The one who occupies the architect’s drawings. Nameless, asexual, amorphous, but, perhaps, always appreciative of the space provided. One wonders if all people were created without picking up the pen—one stroke.
- “The follies which a man regrets most, in his life, are those which he didn’t commit when he had the opportunity.”
- —Helen Rowland (1876-1950), A Guide to Men, 1922
- “When they discover the center of the universe, a lot of people will be disappointed to discover they are not it.”
- —Bernard Bailey
- “I hope you love birds too. It is economical. It saves going to heaven.”
- —Emily Dickinson (1830-1886)
- “The optimist proclaims that we live in the best of all possible worlds; and the pessimist fears this is true.”
- —James Branch Cabell (1879-1958), The Silver Stallion, 1926
- Falling upwards is an interesting phenomenon, as it may be assumed that one cannot see where they will end up as they might when falling downwards. Life is, perhaps, then a series of ‘up-falls’, or a singular falling-up, in which a parachute will do no good. It’s better not to have regrets when one knows there isn’t a cord to pull, and better to cherish time spent in the clouds, rushing towards the heavens, the cosmos, then fearing a ground that becomes more clear on approach.
- Taking a trip, a fall, without a known end can be exhilarating, considering the possibilities of the end result, assuming there is a result, are virtually endless and cannot be predicted in all their variations. This is, perhaps, why art is so seductive in comparison to architecture. The architect wants to know what the product is, what it will be or become, whereas the artist has more freedom in exploring what leads to the product, with the process becoming that which is considered the final piece—art.
- Yet, there is often confusion when a project is proposed with an unknown end. Why must the unknown always be feared when its possibilities might be cherished?
- A rambling conversation, really. But the artist certainly likes to ask questions, and the architect occasionally has answers.
- “In silence man can most readily preserve his integrity.”
- —Meister Echkhart
- “Painting is just another way of keeping a diary.”
- —Pablo Picasso (1881-1973)
- “Painting is silent poetry, and poetry is painting with the gift of speech.”
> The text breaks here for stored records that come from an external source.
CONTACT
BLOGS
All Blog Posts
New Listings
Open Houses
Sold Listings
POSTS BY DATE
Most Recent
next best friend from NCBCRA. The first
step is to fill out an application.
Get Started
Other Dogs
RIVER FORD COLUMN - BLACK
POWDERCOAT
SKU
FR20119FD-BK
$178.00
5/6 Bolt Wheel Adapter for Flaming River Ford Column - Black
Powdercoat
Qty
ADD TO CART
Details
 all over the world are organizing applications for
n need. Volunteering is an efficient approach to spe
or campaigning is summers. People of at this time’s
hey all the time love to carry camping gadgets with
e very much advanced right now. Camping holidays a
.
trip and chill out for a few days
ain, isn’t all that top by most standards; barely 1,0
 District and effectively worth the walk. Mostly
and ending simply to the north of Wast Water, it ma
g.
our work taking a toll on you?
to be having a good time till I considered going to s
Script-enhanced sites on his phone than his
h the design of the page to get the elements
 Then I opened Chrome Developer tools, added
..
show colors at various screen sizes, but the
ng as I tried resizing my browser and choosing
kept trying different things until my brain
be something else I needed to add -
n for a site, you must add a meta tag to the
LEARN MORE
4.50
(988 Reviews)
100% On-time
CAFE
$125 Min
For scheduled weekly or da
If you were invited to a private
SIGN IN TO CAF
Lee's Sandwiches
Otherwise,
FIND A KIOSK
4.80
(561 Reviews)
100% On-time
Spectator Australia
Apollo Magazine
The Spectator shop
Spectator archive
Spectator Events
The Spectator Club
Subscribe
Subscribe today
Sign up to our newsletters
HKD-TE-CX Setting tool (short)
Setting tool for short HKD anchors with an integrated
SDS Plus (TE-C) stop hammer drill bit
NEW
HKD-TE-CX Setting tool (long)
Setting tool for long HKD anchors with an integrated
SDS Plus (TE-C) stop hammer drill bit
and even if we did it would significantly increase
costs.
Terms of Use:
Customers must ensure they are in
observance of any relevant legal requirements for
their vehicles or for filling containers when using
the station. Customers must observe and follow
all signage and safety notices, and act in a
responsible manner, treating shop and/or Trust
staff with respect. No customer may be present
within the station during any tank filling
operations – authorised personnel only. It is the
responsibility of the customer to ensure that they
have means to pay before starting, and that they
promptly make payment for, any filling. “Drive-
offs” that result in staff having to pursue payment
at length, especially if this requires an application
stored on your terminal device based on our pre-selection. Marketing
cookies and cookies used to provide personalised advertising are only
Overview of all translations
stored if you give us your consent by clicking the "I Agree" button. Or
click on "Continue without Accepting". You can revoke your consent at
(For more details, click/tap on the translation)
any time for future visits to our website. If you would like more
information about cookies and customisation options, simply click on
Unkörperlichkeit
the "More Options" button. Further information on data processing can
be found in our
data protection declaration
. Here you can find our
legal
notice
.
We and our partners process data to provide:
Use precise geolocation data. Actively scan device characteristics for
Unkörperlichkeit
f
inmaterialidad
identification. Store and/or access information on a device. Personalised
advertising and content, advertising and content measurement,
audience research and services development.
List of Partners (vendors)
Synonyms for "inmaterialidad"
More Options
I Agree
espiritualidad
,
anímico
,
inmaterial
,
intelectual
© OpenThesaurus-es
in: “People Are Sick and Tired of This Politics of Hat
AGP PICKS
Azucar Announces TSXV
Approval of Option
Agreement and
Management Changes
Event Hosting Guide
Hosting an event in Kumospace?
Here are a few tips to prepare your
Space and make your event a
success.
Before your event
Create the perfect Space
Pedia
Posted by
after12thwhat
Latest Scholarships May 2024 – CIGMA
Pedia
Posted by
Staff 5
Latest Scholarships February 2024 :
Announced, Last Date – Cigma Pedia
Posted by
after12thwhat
- —Simonides (556 BC - 468 BC)
- That moment when one desperately grabs for the words that moments before fluttered from their lips. Such a disappointment, to know that once something has been heard, not said, it may never be forgotten. For the words that are spoken but never heard are merely secrets lost to the wind.
- Perhaps it is easier to speak through paintings, poetry, buildings, space. Then again, one is oft to misunderstand the words of another, especially when they are simply hanging on the wall, are the wall, without the presence of their origin.